=== Collected data entries ===
== Segment start ==
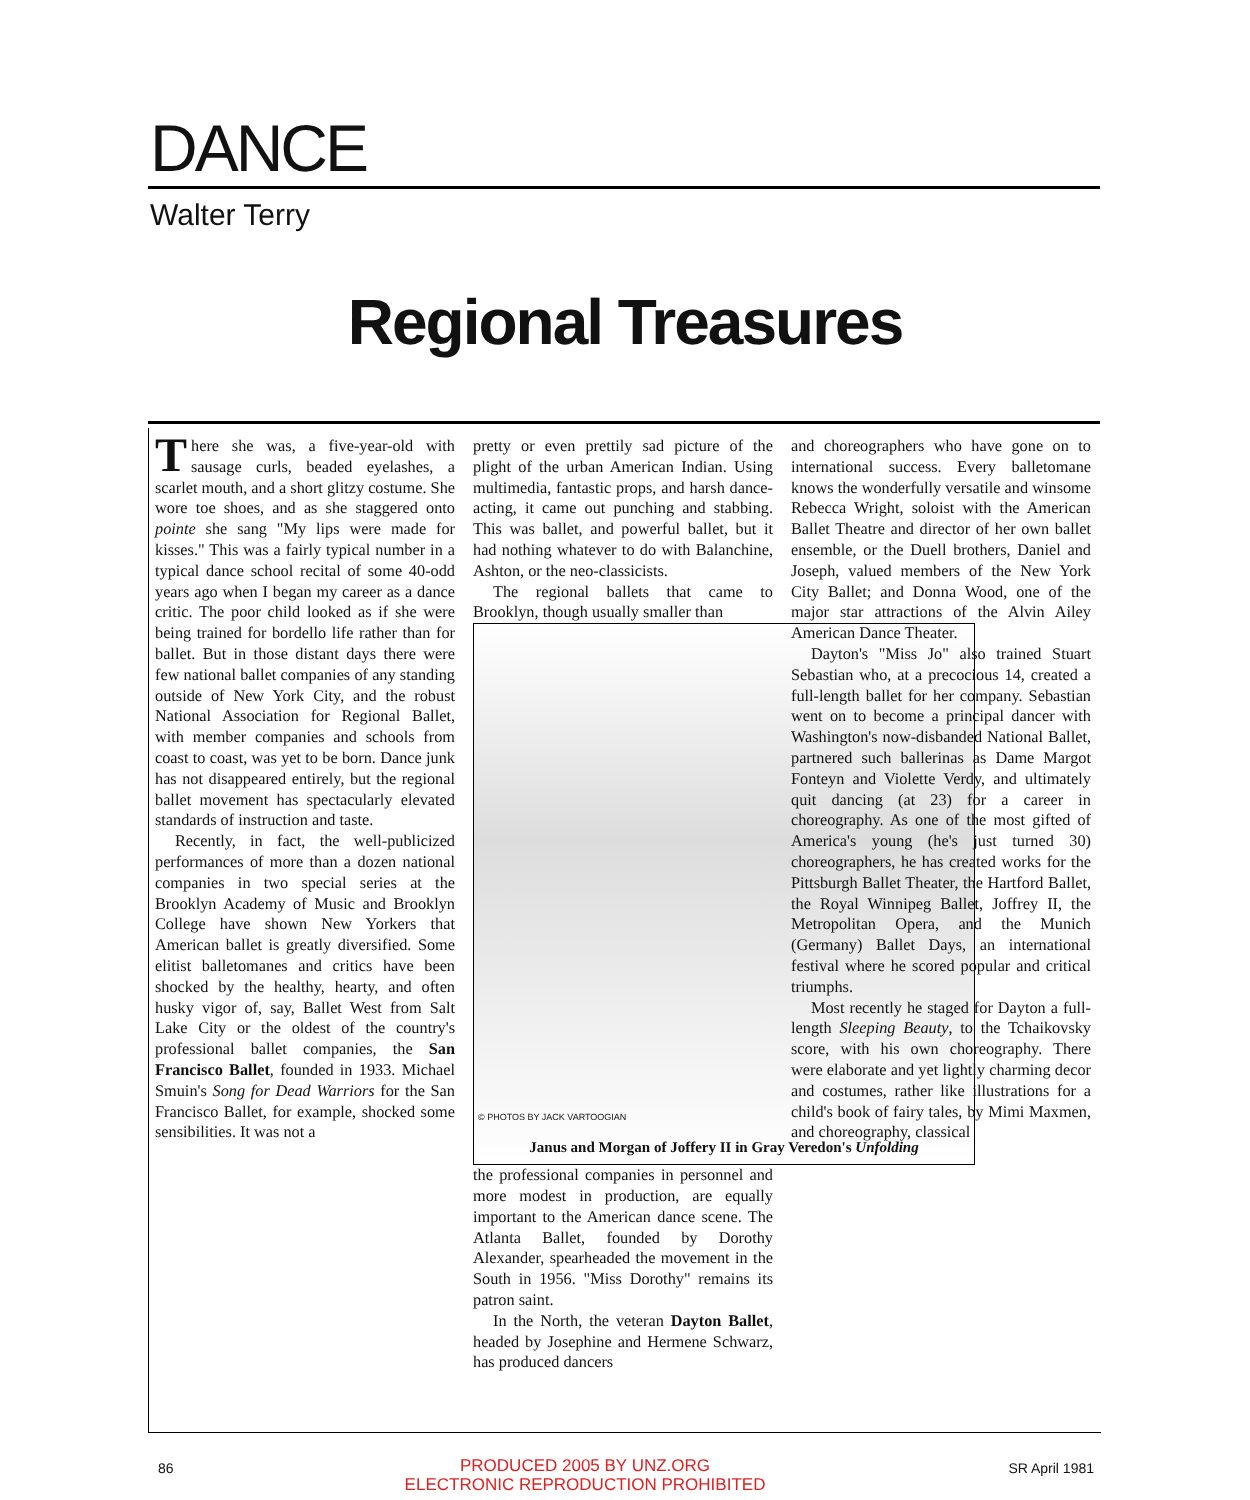DANCE
Walter Terry
Regional Treasures
There she was, a five-year-old with sausage curls, beaded eyelashes, a scarlet mouth, and a short glitzy costume. She wore toe shoes, and as she staggered onto pointe she sang "My lips were made for kisses." This was a fairly typical number in a typical dance school recital of some 40-odd years ago when I began my career as a dance critic. The poor child looked as if she were being trained for bordello life rather than for ballet. But in those distant days there were few national ballet companies of any standing outside of New York City, and the robust National Association for Regional Ballet, with member companies and schools from coast to coast, was yet to be born. Dance junk has not disappeared entirely, but the regional ballet movement has spectacularly elevated standards of instruction and taste.
Recently, in fact, the well-publicized performances of more than a dozen national companies in two special series at the Brooklyn Academy of Music and Brooklyn College have shown New Yorkers that American ballet is greatly diversified. Some elitist balletomanes and critics have been shocked by the healthy, hearty, and often husky vigor of, say, Ballet West from Salt Lake City or the oldest of the country's professional ballet companies, the San Francisco Ballet, founded in 1933. Michael Smuin's Song for Dead Warriors for the San Francisco Ballet, for example, shocked some sensibilities. It was not a
pretty or even prettily sad picture of the plight of the urban American Indian. Using multimedia, fantastic props, and harsh dance-acting, it came out punching and stabbing. This was ballet, and powerful ballet, but it had nothing whatever to do with Balanchine, Ashton, or the neo-classicists.
The regional ballets that came to Brooklyn, though usually smaller than
© PHOTOS BY JACK VARTOOGIAN
Janus and Morgan of Joffery II in Gray Veredon's Unfolding
the professional companies in personnel and more modest in production, are equally important to the American dance scene. The Atlanta Ballet, founded by Dorothy Alexander, spearheaded the movement in the South in 1956. "Miss Dorothy" remains its patron saint.
In the North, the veteran Dayton Ballet, headed by Josephine and Hermene Schwarz, has produced dancers
and choreographers who have gone on to international success. Every balletomane knows the wonderfully versatile and winsome Rebecca Wright, soloist with the American Ballet Theatre and director of her own ballet ensemble, or the Duell brothers, Daniel and Joseph, valued members of the New York City Ballet; and Donna Wood, one of the major star attractions of the Alvin Ailey American Dance Theater.
Dayton's "Miss Jo" also trained Stuart Sebastian who, at a precocious 14, created a full-length ballet for her company. Sebastian went on to become a principal dancer with Washington's now-disbanded National Ballet, partnered such ballerinas as Dame Margot Fonteyn and Violette Verdy, and ultimately quit dancing (at 23) for a career in choreography. As one of the most gifted of America's young (he's just turned 30) choreographers, he has created works for the Pittsburgh Ballet Theater, the Hartford Ballet, the Royal Winnipeg Ballet, Joffrey II, the Metropolitan Opera, and the Munich (Germany) Ballet Days, an international festival where he scored popular and critical triumphs.
Most recently he staged for Dayton a full-length Sleeping Beauty, to the Tchaikovsky score, with his own choreography. There were elaborate and yet lightly charming decor and costumes, rather like illustrations for a child's book of fairy tales, by Mimi Maxmen, and choreography, classical
86
PRODUCED 2005 BY UNZ.ORG
ELECTRONIC REPRODUCTION PROHIBITED
SR April 1981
== Segment end ==
=== PROBLEM ===
The string "came" appears in how many lines above? Answer with the number only.

=== EXPECTED ANSWER ===
2